Source material:

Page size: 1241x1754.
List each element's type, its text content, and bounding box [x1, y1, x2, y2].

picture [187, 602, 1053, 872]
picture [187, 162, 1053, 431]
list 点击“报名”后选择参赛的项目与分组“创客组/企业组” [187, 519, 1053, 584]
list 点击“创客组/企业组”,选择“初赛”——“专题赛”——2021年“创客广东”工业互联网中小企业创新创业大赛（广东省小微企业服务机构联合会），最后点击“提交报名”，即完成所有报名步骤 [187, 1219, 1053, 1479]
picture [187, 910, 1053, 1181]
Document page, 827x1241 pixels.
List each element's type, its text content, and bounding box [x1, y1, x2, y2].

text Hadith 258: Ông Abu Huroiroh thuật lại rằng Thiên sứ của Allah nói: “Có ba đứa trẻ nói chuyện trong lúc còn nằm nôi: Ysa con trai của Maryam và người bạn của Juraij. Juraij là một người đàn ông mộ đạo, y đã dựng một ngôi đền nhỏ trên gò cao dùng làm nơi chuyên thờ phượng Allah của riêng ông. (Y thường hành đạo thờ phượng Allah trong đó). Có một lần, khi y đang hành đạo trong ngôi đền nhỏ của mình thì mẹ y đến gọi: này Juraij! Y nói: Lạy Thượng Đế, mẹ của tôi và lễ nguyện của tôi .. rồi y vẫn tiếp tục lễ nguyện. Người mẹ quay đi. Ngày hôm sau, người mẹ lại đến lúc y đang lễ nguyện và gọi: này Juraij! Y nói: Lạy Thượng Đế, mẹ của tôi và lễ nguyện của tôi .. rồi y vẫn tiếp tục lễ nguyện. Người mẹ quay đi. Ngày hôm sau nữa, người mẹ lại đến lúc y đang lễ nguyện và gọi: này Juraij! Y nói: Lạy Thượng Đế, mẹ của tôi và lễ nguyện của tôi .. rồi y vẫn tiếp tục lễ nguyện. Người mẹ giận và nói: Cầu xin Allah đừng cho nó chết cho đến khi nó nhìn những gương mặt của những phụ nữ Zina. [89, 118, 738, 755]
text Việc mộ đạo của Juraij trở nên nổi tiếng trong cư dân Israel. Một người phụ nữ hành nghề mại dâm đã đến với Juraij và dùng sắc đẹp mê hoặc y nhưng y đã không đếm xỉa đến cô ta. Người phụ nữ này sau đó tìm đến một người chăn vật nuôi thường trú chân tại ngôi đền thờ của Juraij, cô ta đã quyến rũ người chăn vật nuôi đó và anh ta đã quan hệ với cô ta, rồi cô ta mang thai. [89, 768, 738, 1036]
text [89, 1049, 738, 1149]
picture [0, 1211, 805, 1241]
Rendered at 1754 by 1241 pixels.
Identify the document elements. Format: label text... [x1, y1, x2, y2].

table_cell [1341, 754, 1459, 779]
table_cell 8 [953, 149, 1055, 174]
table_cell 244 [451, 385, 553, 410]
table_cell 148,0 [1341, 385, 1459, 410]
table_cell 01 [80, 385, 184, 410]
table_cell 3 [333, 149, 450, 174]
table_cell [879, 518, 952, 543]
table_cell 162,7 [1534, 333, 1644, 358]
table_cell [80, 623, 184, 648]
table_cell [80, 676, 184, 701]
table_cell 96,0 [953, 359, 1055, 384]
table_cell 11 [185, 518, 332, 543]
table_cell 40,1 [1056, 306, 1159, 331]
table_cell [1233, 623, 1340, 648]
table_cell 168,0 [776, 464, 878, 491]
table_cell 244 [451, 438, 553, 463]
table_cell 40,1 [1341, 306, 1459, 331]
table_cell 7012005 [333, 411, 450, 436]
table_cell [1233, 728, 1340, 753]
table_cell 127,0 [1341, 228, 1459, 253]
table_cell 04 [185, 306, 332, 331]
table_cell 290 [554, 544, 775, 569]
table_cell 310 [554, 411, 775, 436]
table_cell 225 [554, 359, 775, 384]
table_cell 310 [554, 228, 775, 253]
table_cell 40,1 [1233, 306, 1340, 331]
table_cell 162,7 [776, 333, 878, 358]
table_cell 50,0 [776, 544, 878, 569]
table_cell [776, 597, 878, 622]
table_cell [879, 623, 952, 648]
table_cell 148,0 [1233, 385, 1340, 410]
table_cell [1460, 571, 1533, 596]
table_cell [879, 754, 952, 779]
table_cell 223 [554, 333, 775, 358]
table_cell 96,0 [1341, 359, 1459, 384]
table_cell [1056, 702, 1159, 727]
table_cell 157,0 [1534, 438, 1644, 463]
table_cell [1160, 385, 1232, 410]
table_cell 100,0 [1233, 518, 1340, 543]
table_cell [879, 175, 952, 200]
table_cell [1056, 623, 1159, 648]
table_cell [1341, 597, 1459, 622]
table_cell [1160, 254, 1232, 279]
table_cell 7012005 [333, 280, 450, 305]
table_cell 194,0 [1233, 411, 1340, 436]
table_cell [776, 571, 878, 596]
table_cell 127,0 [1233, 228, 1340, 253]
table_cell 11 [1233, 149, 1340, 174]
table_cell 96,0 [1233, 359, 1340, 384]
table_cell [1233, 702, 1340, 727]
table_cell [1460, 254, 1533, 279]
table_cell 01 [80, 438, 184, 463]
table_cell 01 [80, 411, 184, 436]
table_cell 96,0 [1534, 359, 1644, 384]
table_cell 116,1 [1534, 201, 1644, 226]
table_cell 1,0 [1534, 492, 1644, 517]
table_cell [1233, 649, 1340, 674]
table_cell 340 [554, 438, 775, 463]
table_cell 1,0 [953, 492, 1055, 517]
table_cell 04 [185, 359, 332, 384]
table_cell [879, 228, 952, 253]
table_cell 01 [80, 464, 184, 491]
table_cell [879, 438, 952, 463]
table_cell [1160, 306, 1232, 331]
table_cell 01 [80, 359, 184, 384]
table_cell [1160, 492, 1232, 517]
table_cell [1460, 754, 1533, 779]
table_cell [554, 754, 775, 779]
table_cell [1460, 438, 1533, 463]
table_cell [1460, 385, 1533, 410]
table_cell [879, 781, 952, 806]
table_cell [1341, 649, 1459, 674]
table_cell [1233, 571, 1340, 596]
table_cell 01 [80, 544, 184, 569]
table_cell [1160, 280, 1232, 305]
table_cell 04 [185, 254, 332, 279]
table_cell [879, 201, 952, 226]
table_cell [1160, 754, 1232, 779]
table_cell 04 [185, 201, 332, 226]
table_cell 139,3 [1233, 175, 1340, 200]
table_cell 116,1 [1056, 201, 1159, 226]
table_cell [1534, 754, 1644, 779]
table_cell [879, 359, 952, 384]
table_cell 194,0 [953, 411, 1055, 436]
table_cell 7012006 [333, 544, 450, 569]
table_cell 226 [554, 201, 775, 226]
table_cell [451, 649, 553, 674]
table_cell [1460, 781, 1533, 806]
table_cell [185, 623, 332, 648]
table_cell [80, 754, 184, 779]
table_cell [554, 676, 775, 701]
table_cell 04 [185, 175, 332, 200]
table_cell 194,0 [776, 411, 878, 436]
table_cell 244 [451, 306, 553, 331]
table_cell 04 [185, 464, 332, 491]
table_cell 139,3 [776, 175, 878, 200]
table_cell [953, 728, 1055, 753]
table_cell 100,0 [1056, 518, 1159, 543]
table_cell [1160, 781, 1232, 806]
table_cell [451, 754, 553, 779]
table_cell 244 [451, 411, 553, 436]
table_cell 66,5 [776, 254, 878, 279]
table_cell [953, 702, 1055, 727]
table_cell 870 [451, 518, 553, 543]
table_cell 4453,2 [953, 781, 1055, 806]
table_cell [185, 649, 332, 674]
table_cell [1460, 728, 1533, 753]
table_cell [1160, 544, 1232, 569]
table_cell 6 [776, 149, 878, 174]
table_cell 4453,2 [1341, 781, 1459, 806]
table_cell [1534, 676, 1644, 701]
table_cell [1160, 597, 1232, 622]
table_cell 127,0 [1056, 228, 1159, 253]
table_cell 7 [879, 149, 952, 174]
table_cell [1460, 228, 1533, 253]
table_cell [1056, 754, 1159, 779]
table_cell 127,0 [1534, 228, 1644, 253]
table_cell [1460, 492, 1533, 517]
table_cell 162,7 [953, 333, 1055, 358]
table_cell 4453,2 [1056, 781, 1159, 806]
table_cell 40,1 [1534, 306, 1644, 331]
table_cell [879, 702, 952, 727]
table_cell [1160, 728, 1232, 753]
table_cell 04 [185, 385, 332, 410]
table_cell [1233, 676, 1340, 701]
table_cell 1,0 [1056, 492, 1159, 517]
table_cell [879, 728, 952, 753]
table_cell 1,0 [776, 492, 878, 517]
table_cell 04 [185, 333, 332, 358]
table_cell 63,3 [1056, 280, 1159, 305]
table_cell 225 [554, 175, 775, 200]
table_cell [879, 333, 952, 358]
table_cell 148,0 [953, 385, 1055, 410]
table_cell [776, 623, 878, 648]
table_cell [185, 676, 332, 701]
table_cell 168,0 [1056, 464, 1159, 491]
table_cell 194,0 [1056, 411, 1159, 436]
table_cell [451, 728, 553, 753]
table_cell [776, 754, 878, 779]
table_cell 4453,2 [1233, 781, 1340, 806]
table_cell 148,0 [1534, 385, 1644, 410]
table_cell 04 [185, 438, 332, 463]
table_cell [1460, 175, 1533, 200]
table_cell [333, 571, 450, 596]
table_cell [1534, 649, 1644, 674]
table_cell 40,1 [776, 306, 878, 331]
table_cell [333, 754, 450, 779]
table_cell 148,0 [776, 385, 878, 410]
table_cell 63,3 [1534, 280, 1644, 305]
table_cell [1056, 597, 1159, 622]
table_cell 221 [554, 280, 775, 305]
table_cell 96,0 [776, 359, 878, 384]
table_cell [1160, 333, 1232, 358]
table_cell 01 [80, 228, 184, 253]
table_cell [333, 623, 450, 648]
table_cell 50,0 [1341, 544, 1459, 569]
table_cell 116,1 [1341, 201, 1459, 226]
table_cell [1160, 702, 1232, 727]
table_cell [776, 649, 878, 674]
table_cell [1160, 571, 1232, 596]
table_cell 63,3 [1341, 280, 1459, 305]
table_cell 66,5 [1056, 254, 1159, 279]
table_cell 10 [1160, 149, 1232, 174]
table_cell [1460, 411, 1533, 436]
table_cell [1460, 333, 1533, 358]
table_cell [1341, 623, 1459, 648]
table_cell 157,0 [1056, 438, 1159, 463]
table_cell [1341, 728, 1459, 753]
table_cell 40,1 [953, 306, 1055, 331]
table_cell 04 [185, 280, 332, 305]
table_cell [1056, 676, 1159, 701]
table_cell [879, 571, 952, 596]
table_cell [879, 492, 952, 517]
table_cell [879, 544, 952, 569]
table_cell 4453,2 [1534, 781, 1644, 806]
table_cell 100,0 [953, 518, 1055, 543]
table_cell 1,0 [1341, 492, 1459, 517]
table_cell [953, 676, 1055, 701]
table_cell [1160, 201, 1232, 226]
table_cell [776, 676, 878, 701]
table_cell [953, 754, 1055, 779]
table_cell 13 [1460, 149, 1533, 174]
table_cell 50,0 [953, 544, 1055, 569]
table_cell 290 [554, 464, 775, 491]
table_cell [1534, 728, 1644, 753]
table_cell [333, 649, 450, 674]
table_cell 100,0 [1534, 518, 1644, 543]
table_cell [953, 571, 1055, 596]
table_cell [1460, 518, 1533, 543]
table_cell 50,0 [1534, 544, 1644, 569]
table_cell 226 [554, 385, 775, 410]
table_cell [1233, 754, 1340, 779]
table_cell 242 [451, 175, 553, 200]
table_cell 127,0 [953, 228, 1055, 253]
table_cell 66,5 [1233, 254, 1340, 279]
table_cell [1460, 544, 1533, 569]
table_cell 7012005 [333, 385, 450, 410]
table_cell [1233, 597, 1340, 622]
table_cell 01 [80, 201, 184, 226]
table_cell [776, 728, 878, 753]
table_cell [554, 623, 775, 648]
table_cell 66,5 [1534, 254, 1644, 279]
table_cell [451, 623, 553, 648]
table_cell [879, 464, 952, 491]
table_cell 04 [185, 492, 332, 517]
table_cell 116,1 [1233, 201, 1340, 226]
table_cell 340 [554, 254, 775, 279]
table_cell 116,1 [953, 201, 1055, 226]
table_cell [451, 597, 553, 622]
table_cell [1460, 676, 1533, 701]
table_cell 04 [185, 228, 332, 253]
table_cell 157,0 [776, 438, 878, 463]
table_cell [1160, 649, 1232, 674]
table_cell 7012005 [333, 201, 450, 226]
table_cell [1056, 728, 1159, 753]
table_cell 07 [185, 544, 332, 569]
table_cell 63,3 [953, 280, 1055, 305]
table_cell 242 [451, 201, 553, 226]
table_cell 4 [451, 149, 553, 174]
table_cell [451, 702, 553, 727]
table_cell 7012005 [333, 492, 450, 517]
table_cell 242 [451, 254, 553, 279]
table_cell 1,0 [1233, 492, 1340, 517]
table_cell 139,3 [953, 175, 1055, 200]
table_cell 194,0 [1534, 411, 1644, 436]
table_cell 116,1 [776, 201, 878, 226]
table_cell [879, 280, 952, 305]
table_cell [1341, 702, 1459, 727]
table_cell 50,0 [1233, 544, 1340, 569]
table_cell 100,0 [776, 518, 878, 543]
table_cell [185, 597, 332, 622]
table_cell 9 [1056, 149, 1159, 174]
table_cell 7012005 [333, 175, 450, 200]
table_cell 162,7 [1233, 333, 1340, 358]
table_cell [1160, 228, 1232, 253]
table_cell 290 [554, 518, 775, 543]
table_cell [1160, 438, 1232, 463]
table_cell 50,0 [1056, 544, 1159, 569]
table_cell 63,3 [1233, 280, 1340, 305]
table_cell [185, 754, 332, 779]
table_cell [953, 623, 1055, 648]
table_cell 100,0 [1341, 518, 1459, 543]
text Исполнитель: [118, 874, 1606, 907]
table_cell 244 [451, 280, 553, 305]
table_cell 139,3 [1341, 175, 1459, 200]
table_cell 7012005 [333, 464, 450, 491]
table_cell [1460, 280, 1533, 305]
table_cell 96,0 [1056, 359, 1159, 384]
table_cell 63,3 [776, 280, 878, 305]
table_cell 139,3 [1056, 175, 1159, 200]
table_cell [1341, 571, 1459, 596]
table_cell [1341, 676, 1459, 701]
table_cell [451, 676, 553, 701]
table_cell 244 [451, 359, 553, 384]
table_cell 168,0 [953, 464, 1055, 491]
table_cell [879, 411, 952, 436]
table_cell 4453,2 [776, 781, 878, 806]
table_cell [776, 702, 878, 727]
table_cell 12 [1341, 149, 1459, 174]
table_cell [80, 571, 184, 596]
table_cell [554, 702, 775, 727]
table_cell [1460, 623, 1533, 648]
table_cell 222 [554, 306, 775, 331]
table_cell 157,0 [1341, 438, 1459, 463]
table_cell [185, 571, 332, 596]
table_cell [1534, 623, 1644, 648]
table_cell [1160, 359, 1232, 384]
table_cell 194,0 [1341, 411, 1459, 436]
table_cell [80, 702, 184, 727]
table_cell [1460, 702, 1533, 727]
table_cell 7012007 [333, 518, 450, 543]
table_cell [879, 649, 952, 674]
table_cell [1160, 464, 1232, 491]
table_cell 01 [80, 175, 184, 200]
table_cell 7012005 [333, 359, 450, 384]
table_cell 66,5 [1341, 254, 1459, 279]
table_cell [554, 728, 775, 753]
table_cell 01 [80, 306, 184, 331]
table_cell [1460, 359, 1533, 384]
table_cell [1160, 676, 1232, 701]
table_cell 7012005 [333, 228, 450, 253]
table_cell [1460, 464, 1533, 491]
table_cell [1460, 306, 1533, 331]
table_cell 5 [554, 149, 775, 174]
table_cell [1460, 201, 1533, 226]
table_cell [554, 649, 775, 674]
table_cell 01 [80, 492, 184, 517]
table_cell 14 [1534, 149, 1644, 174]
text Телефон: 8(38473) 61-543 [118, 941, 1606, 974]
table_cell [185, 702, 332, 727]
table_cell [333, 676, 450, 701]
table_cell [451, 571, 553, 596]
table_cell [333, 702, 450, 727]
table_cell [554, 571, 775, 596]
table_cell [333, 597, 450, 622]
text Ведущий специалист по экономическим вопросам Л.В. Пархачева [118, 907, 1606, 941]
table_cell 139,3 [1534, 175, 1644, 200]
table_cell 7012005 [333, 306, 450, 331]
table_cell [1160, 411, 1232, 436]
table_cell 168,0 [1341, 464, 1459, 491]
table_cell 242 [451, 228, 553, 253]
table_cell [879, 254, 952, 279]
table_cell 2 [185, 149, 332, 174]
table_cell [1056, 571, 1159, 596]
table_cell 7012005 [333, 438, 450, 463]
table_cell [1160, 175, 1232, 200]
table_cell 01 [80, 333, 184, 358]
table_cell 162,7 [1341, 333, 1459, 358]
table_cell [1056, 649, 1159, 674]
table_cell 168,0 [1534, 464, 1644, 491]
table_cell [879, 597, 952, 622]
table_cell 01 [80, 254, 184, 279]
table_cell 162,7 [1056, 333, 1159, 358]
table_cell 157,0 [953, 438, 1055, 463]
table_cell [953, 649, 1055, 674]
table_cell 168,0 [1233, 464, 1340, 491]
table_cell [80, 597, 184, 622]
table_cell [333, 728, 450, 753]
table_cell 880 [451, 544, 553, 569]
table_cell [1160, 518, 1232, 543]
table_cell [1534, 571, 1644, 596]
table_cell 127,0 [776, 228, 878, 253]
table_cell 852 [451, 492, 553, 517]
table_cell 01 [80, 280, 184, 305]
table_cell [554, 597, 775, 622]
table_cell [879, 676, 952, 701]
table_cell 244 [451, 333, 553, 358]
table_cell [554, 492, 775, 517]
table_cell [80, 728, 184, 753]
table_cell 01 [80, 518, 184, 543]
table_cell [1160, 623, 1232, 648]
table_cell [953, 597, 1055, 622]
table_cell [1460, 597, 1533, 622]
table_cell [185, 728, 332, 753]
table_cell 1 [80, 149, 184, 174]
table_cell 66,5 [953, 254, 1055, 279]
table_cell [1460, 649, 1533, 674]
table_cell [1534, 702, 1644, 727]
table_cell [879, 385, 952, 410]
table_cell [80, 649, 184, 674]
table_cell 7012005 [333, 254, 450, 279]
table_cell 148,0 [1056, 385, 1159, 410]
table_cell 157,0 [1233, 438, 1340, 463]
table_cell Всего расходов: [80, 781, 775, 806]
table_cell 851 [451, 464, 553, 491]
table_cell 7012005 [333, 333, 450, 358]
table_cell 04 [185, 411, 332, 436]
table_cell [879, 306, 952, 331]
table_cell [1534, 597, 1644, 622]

Problem description:
Determine the number of lines in the listing that contain the string "trong". Write that number and nothing else.

Answer below:
2